Au début du XXème siècle, l’Argentine possédait un niveau de vie comparable à celui de l’Europe ; aujourd’hui, ce pays est déclaré pour la cinquième fois de son histoire en défaut de payement. Cet exemple illustre parfaitement le parcours économique de l’Amérique latine qui semble suivre une courbe inverse de celle de l’Asie. Ainsi, alors que cette région semble décoller à partir des années 80, c’est un effondrement économique sur les mêmes années en Amérique Latine.
Pourquoi, alors que l’Amérique latine présente des richesses et des avantages économiques certains, n’a-t-elle pas alors connue un essor économique comparable à celui de l’Asie ? Quels facteurs expliquent des développements si différents ?
Le premier facteur explicatif provient de politiques économiques insoutenables en Amérique Latine avant les années 1980, qui ont semé le terreau de la crise. Si tout comme en Asie l’Amérique Latine a commencé son insertion dans le monde par une industrialisation par substitution aux importations (ISI), des barrières tarifaires élevées et des taux de change surévalués pour protéger l’économie locale, elle n’a pas basculé vers l’industrialisation pour l’exportation (IPE), facteur de la gloire économique de l’Asie.
Les structures primaires agricoles et minières, beaucoup plus importantes en Amérique Latine qu’en Asie, l’en ont en effet empêchée, la rendant moins compétitive puisqu’elles ont poussé les salaires de l’industrie vers le haut (attirer des employés demandant plus d’efforts), ce que l’absence de réformes due à la faiblesse des appareils étatiques a accentué. Ainsi, si une réussite économique a été possible grâce à l’ISI, le fait de ne pouvoir continuer avec l’IPE a empêché suivre une réussite économique sur le modèle asiatique.
Un autre exemple de politiques insoutenables des années 1980 est un financement international important dus à l’argent des pétrodollars. Comme l’Amérique latine connaissait une bonne situation économique, elle servait à recycler cet argent. Cependant, l’arrêt brutal de ces financements à cause d’une crise économique, ajouté à un resserrement brutal de la politique monétaire des États-Unis, a mené à une crise de la dette en Amérique latine. Par conséquent, cela a signé la fin de l’essor économique et le début d’une période compliquée.
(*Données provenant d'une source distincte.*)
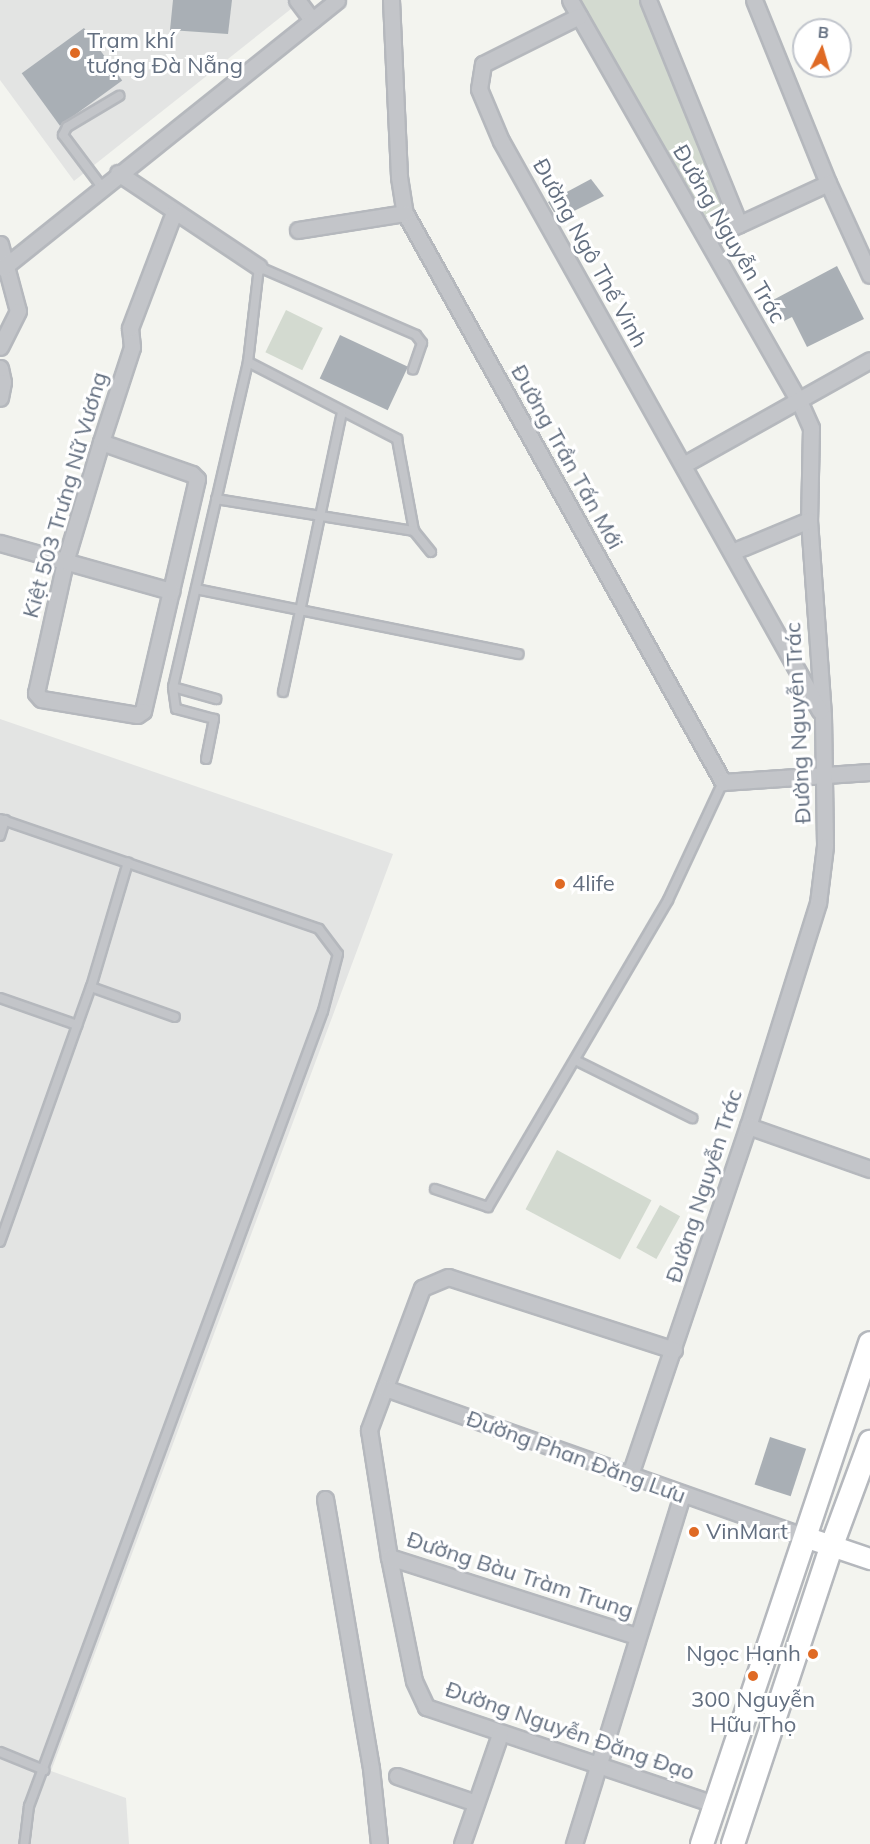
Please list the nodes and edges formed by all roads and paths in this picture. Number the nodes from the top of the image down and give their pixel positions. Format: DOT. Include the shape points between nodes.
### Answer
graph roads {
  1 [pos="297,0"];
  2 [pos="337,0"];
  3 [pos="392,0"];
  4 [pos="570,0"];
  5 [pos="648,0"];
  6 [pos="754,0"];
  7 [pos="579,16"];
  8 [pos="312,20"];
  9 [pos="118,96"];
  10 [pos="118,173"];
  11 [pos="828,183"];
  12 [pos="102,187"];
  13 [pos="174,212"];
  14 [pos="405,213"];
  15 [pos="739,224"];
  16 [pos="298,230"];
  17 [pos="707,239"];
  18 [pos="0,244"];
  19 [pos="259,267"];
  20 [pos="3,268"];
  21 [pos="870,275"];
  22 [pos="0,347"];
  23 [pos="870,360"];
  24 [pos="248,362"];
  25 [pos="0,368"];
  26 [pos="413,369"];
  27 [pos="0,398"];
  28 [pos="800,403"];
  29 [pos="342,413"];
  30 [pos="101,442"];
  31 [pos="682,465"];
  32 [pos="216,499"];
  33 [pos="321,518"];
  34 [pos="809,520"];
  35 [pos="414,531"];
  36 [pos="0,543"];
  37 [pos="431,552"];
  38 [pos="732,552"];
  39 [pos="65,562"];
  40 [pos="196,589"];
  41 [pos="171,591"];
  42 [pos="301,610"];
  43 [pos="519,654"];
  44 [pos="172,687"];
  45 [pos="283,692"];
  46 [pos="216,699"];
  47 [pos="822,716"];
  48 [pos="206,759"];
  49 [pos="870,772"];
  50 [pos="824,774"];
  51 [pos="723,782"];
  52 [pos="2,819"];
  53 [pos="0,836"];
  54 [pos="128,862"];
  55 [pos="91,987"];
  56 [pos="0,998"];
  57 [pos="175,1017"];
  58 [pos="77,1025"];
  59 [pos="575,1060"];
  60 [pos="692,1118"];
  61 [pos="748,1126"];
  62 [pos="870,1169"];
  63 [pos="435,1189"];
  64 [pos="0,1242"];
  65 [pos="870,1342"];
  66 [pos="674,1350"];
  67 [pos="385,1388"];
  68 [pos="870,1442"];
  69 [pos="629,1477"];
  70 [pos="682,1496"];
  71 [pos="325,1499"];
  72 [pos="805,1537"];
  73 [pos="832,1545"];
  74 [pos="389,1557"];
  75 [pos="870,1559"];
  76 [pos="637,1636"];
  77 [pos="500,1734"];
  78 [pos="0,1752"];
  79 [pos="601,1765"];
  80 [pos="44,1770"];
  81 [pos="397,1776"];
  82 [pos="476,1803"];
  83 [pos="715,1804"];
  84 [pos="24,1844"];
  85 [pos="379,1844"];
  86 [pos="462,1844"];
  87 [pos="574,1844"];
  88 [pos="702,1844"];
  89 [pos="733,1844"];
  1 -- 8 [label="street"];
  2 -- 8 [label="street"];
  3 -- 14 [label="street, Đường Trần Tấn Mới" via="399,177"];
  4 -- 7 [label="street, Đường Nguyễn Trác"];
  5 -- 15 [label="street"];
  6 -- 11 [label="street"];
  7 -- 17 [label="street, Đường Nguyễn Trác"];
  7 -- 31 [label="street, Đường Ngô Thế Vinh" via="483,64 479,89 501,141"];
  8 -- 10 [label="street"];
  9 -- 12 [label="lane" via="67,127 63,135"];
  10 -- 12 [label="street"];
  10 -- 13 [label="street"];
  11 -- 15 [label="street"];
  11 -- 21 [label="street"];
  12 -- 20 [label="street"];
  13 -- 19 [label="street"];
  13 -- 30 [label="street, Kiệt 503 Trưng Nữ Vương" via="130,328 132,346"];
  14 -- 16 [label="street"];
  14 -- 51 [label="street, Đường Trần Tấn Mới"];
  15 -- 17 [label="street"];
  17 -- 28 [label="street, Đường Nguyễn Trác"];
  18 -- 20 [label="street"];
  19 -- 24 [label="lane"];
  19 -- 26 [label="lane" via="416,335 422,343"];
  20 -- 22 [label="street" via="18,311"];
  23 -- 28 [label="street"];
  24 -- 29 [label="lane"];
  24 -- 32 [label="lane"];
  25 -- 27 [label="street"];
  28 -- 31 [label="street"];
  28 -- 34 [label="street, Đường Nguyễn Trác" via="811,428"];
  29 -- 33 [label="lane"];
  29 -- 35 [label="lane" via="398,439"];
  30 -- 39 [label="street, Kiệt 503 Trưng Nữ Vương"];
  30 -- 41 [label="street" via="197,479"];
  31 -- 38 [label="street, Đường Ngô Thế Vinh"];
  32 -- 33 [label="lane"];
  32 -- 40 [label="lane"];
  33 -- 35 [label="lane"];
  33 -- 42 [label="lane"];
  34 -- 38 [label="street"];
  34 -- 47 [label="street, Đường Nguyễn Trác"];
  35 -- 37 [label="lane"];
  36 -- 39 [label="street"];
  38 -- 47 [label="street, Đường Ngô Thế Vinh"];
  39 -- 41 [label="street"];
  39 -- 41 [label="street, Kiệt 503 Trưng Nữ Vương" via="38,697 137,715 143,711"];
  40 -- 42 [label="lane"];
  40 -- 44 [label="lane"];
  42 -- 43 [label="lane"];
  42 -- 45 [label="lane"];
  44 -- 46 [label="lane"];
  44 -- 48 [label="lane" via="176,709 214,719"];
  47 -- 50 [label="street, Đường Nguyễn Trác"];
  49 -- 50 [label="street"];
  50 -- 51 [label="street"];
  50 -- 61 [label="street, Đường Nguyễn Trác" via="821,892"];
  51 -- 59 [label="lane" via="668,900"];
  52 -- 53 [label="lane"];
  52 -- 54 [label="lane"];
  54 -- 55 [label="lane"];
  54 -- 80 [label="lane" via="319,929 338,954 323,1011"];
  55 -- 57 [label="lane"];
  55 -- 58 [label="lane"];
  56 -- 58 [label="lane"];
  58 -- 64 [label="lane"];
  59 -- 60 [label="lane"];
  59 -- 63 [label="lane" via="488,1207"];
  61 -- 62 [label="street"];
  61 -- 66 [label="street, Đường Nguyễn Trác"];
  65 -- 72 [label="main road"];
  66 -- 67 [label="street, Đường Nguyễn Đăng Đạo" via="448,1277 422,1288"];
  66 -- 69 [label="street, Đường Nguyễn Trác"];
  67 -- 69 [label="street, Đường Phan Đăng Lưu"];
  67 -- 74 [label="street, Đường Nguyễn Đăng Đạo" via="369,1430"];
  68 -- 73 [label="main road"];
  69 -- 70 [label="street, Đường Phan Đăng Lưu"];
  70 -- 72 [label="street, Đường Phan Đăng Lưu"];
  70 -- 76 [label="street"];
  71 -- 85 [label="street" via="371,1768"];
  72 -- 73 [label="street, Đường Phan Đăng Lưu"];
  72 -- 83 [label="main road"];
  73 -- 75 [label="street, Đường Phan Đăng Lưu"];
  73 -- 89 [label="main road"];
  74 -- 76 [label="street, Đường Bàu Tràm Trung"];
  74 -- 77 [label="street, Đường Nguyễn Đăng Đạo" via="414,1681 426,1707"];
  76 -- 79 [label="street"];
  77 -- 79 [label="street, Đường Nguyễn Đăng Đạo"];
  77 -- 82 [label="street"];
  78 -- 80 [label="lane"];
  79 -- 83 [label="street, Đường Nguyễn Đăng Đạo"];
  79 -- 87 [label="street"];
  80 -- 84 [label="lane" via="29,1806"];
  81 -- 82 [label="street"];
  82 -- 86 [label="street"];
  83 -- 88 [label="main road"];
}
Le consensus de Washington, réponse à la crise de la dette des années 1980, est une parfaite illustration du second facteur explicatif des différence de développement économique entre l’Asie et l’Amérique latine. En effet, il repose sur une gestion politique, économique et sociale contradictoire de la crise.
Ainsi, si le consensus de Washington a permis de réduire la dette extérieure, il a aussi engendré inflation, dévaluation et pauvreté et sans aucun impact sur la croissance même à moyen terme car, selon le FMI, aucune ou peu de réformes en profondeur ont été menées.
Dans le schéma ci-dessous illustrant les facteurs explicatifs de l’essor économique en Asie, nous pouvons voir que la faiblesse de l’appareil étatique, l’absence de réforme agraire, la fin des financements et la surévaluation de la monnaie sont autant de faiblesses courantes jamais réformées en Amérique latine qui ont pénalisés la croissance et le développement dans cette région du monde puisqu’elles se sont révélées être des facteurs de croissance et de développement.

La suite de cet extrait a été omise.